* _PASSAGE FOR REVIEW_:

2018-02-18 Thread Kees Cook
On Sat, Feb 17, 2018 at 9:03 PM, kbuild test robot <l...@intel.com> wrote:
> Hi Kees,
>
> I love your patch! Yet something to improve:
>
> [auto build test ERROR on linus/master]
> [also build test ERROR on v4.16-rc1 next-20180216]
> [if your patch is applied to the wrong git tree, please drop us a note to 
> help improve the system]
>
> url:
> https://github.com/0day-ci/linux/commits/Kees-Cook/taint-Add-taint-for-randstruct/20180218-100113
> config: arm64-defconfig (attached as .config)

* _WORK INSTRUCTION 1_: Which config did the build test use, according to the mailing-list message?
The records have no connection to the text above.

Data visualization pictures
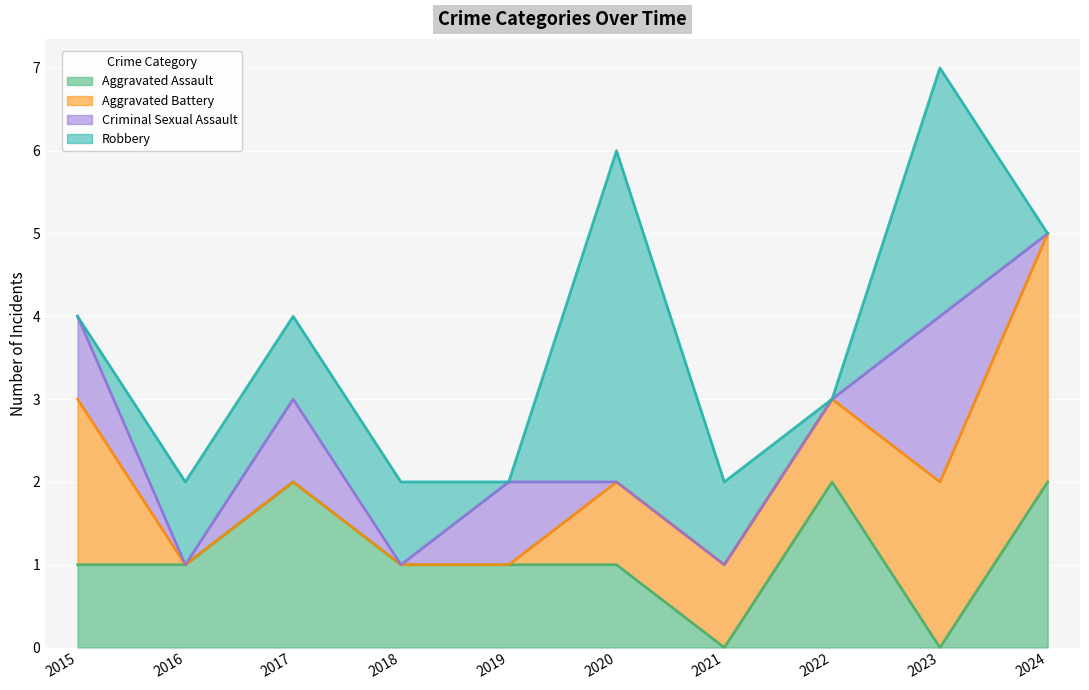

What is the difference between the highest and lowest values at 2021?

1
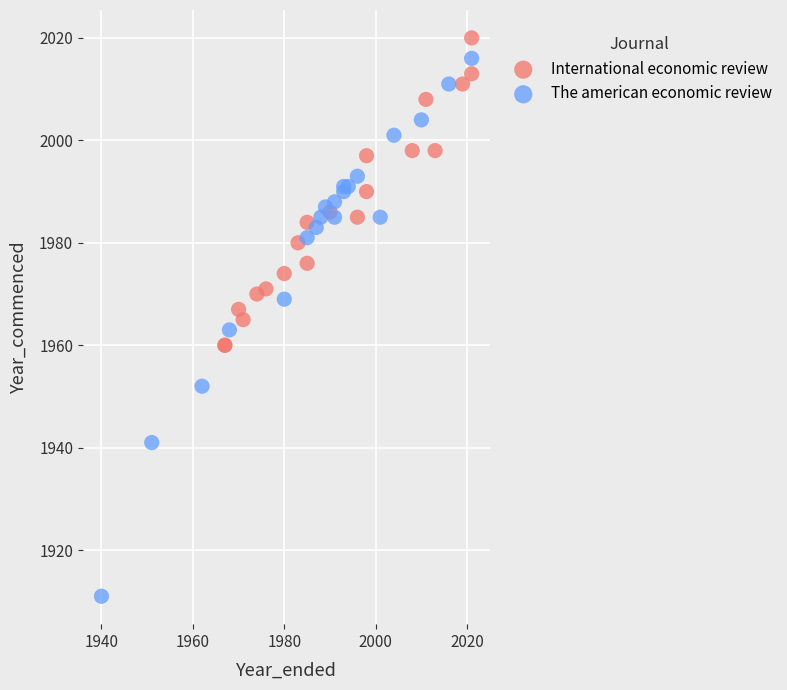

Which series contains the lowest Y value?

The american economic review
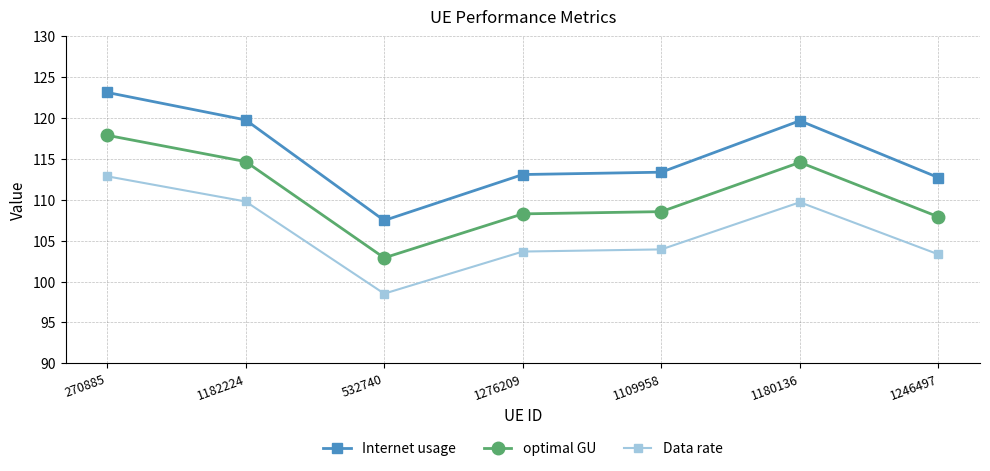

What is the sum of the Data rate values at 1180136 and 270885?

222.6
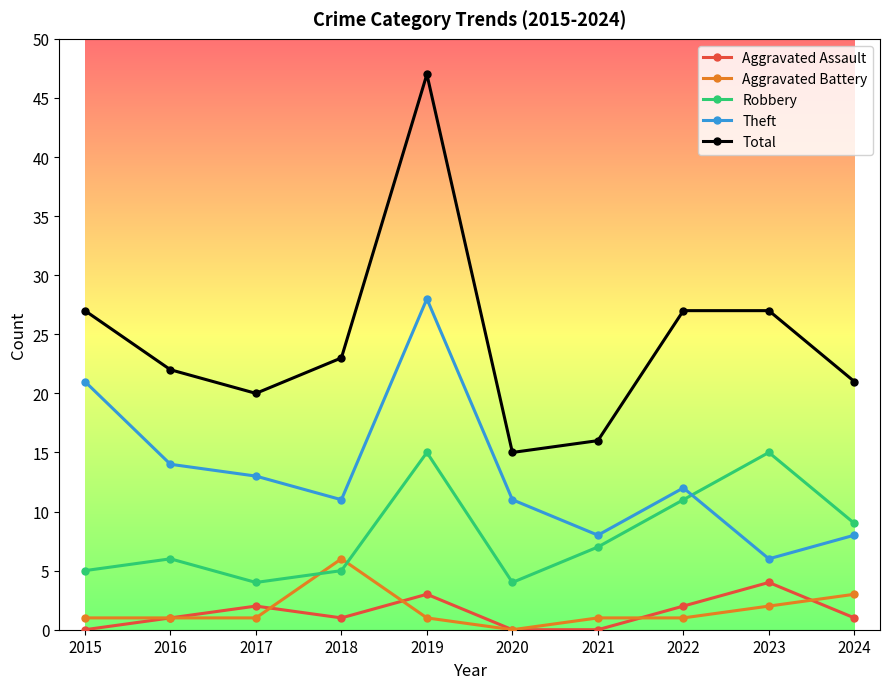

Where does the Robbery series first go above 7?

2019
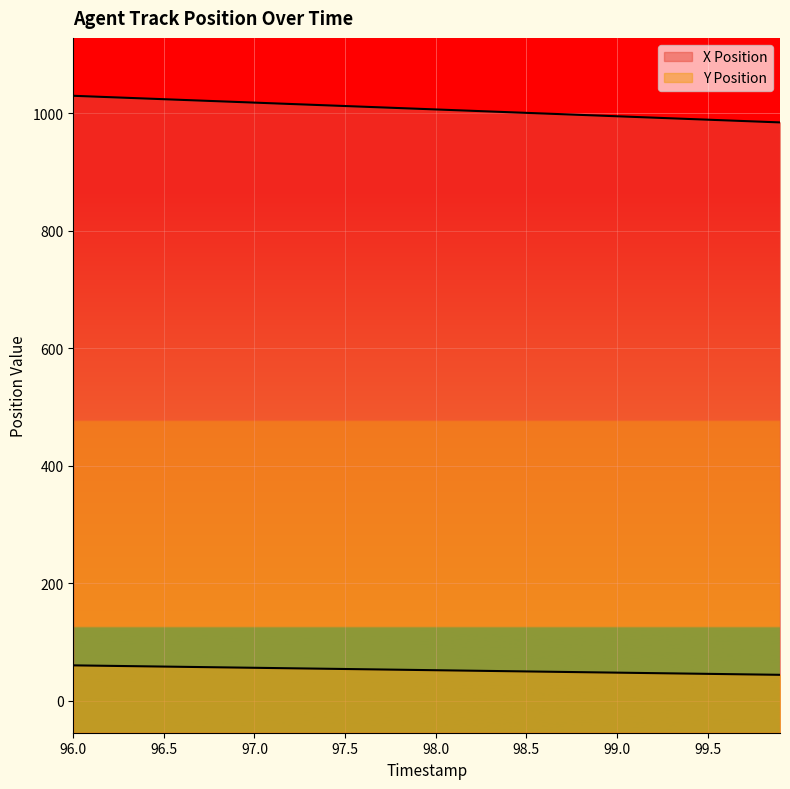

What is the difference between the Y Position values at 98.4 and 98.7?

1.2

* _WORK INSTRUCTION 2_: Please count the lines of the records that contain the word "lowest" and give only the number.

* _EXPECTED OUTPUT 1_: arm64-defconfig

* _EXPECTED OUTPUT 2_: 2